La prioridad sigue siendo García Basso, el central de Racing por el que Boedo ya había insistido hace varias semanas. Incluso ahora, con el debut copero a la vuelta de la esquina, el Ciclón volvió a acelerar por él y ya presentó una oferta formal por un préstamo hasta diciembre con un cargo de 150.000 dólares y una opción de compra de 700.000.

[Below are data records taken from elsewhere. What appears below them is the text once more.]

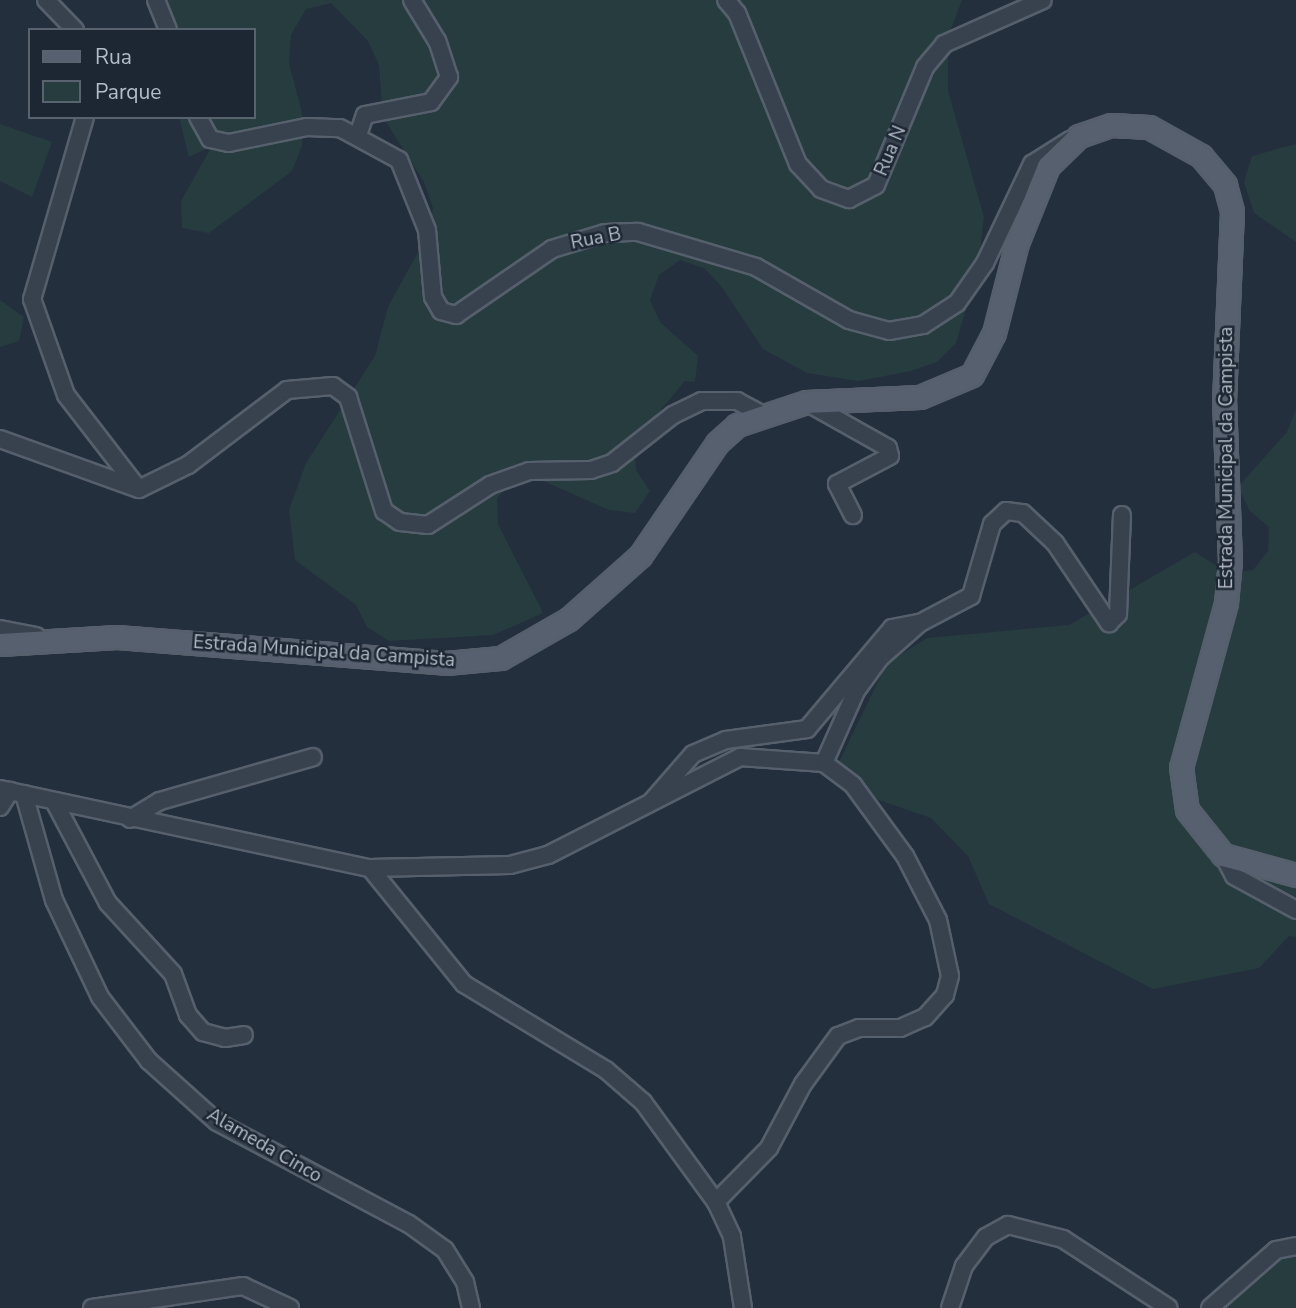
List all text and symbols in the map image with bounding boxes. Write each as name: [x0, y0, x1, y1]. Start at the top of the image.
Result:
legend: [28, 28, 256, 119]
text: Rua: [95, 43, 132, 71]
text: Parque: [95, 78, 162, 106]
street label: Rua N: [870, 122, 912, 180]
street label: Rua B: [569, 223, 623, 255]
street label: Estrada Municipal da Campista: [1216, 327, 1238, 589]
street label: Estrada Municipal da Campista: [192, 631, 456, 673]
street label: Alameda Cinco: [202, 1104, 326, 1188]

🚨Detalles de la oferta de #SanLorenzo por García Basso
— Germán García Grova (@GerGarciaGrova) April 5, 2026
📌Préstamo hasta fin de año con un cargo de US$150.000 y una opción de compra de US$700.000
📍Ésta noche está pautada una comunicación para que #Racing responda. https://t.co/4GTWQCVbS4
Del lado del futbolista, además, existe predisposición para salir. García Basso ya había hecho fuerza hace un tiempo para cambiar de aire, en medio de una situación contractual tensa con Racing, club con el que arrastra diferencias por la actualización de su vínculo y por trabas que ya tuvo cuando aparecieron otras ofertas.
Sin embargo, la postura de Racing hasta ahora fue otra. La dirigencia de Avellaneda no venía contemplando una cesión y su idea era venderlo, con una cotización cercana a los 2 millones de dólares. Por eso, ahora habrá que esperar si la presión del jugador y el nuevo intento de San Lorenzo logran modificar esa posición.

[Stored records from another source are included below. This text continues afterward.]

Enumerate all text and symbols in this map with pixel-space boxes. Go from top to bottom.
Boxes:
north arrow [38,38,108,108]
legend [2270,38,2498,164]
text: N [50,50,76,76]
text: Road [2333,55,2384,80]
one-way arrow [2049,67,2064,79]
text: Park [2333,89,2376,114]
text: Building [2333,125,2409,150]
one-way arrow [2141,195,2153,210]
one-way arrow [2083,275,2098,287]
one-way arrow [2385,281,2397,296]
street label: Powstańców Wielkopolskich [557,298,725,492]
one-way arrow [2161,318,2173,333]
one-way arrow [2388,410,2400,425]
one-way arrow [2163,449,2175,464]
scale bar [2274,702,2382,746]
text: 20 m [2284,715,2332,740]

Más allá de que en Racing volvió a sumar minutos —incluso el último clásico lo jugó por la lesión de Gabriel Rojas—, en Boedo no bajan los brazos. La necesidad está marcada, Álvarez dio el OK y la dirigencia ya volvió a la carga. ¿Y qué pasa si no hay acuerdo? Ahí habría que empezar a acelerar por la opción de Funes Mori.
En plena previa de la Sudamericana, San Lorenzo también juega su partido en el mercado.